Da sich unsere Dosenöffner sehr viele Sorgen um uns machen, wollen sie sich unser neues Zuhause gerne vorher ansehen, damit wir auch ganz sicher zu einer neuen liebevollen Familie kommen. Ideal für uns wäre ein Haus mit Garten auf dem Land, abseits von einer Strasse.
Wer uns beiden Kuschelkatern ein neues Heim bieten möchte, der meldet sich bitte bei unseren Dosenöffnern!
Tel: 04143-9129999
*

    

Es fällt uns sehr schwer, uns von den Beiden zu trennen, aber wir denken an das Wohl unserer Katzen!
Wir haben bewusst diese Rubrik gewählt, damit sie nicht in der Plauderecke oder im Flohmarkt untergehen!

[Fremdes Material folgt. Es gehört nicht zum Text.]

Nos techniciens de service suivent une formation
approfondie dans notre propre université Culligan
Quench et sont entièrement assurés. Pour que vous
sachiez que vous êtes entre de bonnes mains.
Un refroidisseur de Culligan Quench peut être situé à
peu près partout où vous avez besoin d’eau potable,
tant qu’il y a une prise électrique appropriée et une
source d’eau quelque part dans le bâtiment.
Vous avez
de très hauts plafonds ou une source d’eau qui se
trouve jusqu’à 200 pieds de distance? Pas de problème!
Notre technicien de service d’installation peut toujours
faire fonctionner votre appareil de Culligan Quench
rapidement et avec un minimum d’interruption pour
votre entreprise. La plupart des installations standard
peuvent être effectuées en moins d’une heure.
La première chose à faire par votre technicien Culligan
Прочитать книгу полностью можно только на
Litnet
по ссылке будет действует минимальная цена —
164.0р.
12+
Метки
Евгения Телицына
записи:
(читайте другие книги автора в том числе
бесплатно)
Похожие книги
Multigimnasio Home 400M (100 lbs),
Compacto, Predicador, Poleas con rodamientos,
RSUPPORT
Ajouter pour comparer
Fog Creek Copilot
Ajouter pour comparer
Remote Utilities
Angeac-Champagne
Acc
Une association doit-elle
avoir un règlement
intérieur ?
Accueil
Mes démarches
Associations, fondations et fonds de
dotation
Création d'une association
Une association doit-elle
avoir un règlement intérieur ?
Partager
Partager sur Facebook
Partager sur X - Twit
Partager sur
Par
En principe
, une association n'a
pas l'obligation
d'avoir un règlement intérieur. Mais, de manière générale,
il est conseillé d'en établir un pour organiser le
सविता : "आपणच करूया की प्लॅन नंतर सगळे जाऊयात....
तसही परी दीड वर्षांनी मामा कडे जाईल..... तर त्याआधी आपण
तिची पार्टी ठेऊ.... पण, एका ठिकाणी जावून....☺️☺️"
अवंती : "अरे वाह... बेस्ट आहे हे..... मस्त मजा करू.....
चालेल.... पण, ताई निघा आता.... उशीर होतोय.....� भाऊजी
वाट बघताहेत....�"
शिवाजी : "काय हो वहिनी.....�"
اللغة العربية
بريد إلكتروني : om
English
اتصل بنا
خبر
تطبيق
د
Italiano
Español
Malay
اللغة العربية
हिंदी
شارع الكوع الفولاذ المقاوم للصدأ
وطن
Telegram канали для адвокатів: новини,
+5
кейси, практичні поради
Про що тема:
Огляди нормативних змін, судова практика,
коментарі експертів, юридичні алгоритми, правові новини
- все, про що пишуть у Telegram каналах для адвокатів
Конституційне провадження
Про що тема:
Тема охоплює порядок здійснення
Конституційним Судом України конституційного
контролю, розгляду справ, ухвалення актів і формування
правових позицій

Den Schritt ins Ausland zu gehen, haben wir uns sehr gut überlegt, aber wir sehen für uns hier in Deutschland einfach keine Zukunft mehr. Es ist uns nicht leicht gefallen, auch wenn man die ganze Arbeit sieht, die man in den Garten und den Teich gesteckt hat. Die Meisten werden uns für bekloppt erklären, erst die ganze Arbeit und dann alles aufgeben! Aber man muss im Leben Prioritäten setzen.
Da wir nur mit Koffern ausreisen werden, setzen wir auch noch eine Anzeige in den Flohmarkt, wir haben einen kompletten Hausstand zu verkaufen.


----------



## 69pflanzenfreund69 (28. Okt. 2008)

*AW: Help! Bonnie and Clyde go Canada!*

Hallo ihr Auswanderer,



> Wir haben nun das Problem, dass wir unsere beiden Kater nicht mitnehmen können (ihnen auch den Flug nicht antun wollen)



Also ich habe mal gehört das ein Tierarzt solche Beruhigungstabletten verschreiben kann, die Katzen dösen dann den Flug über. Vielleicht gibts ja eine entsprechend große Transportbox wo man auch ein Katzenklo reinstellen kann ? Man muss diesen Transport vorher bei der Fluggesellschaft anmelden, die Kosten sind dann immer die gleichen egal wie Groß die Box ist. (zumindest bei Air Berlin) damals wars sogar kostenlos bei der LTU.

Ich selbst nehme meinen Kater immer in meinen Urlaub mit, auf lange Fahrten mit dem Auto pennt er meistens in seiner weichgepolsterten Transporttasche (war vor einiger Zeit an der Ostsee) da dauerte die Fahrt 8 Stunden. Er hat absolut kein Problem, eher im Gegenteil er freut sich wenn er ins Auto darf.

Ich versteh also nicht warum ihr die beiden nicht mitnehmt ? Gibts in Canada nur Wohnungen ohne Tierhaltung ?

Ich hoffe ihr seid jetzt nicht böse das ich euch diese Frage so direkt stelle  , aber ich denke das man Tiere schon mitnehmen kann - auch wenns eine einmalige Tortur für sie ist. An ein neues Zuhause gewöhnen die sich schnell, ich denke schlimmer ist es für Tiere sich an neue Dosenöffner zu gewöhnen.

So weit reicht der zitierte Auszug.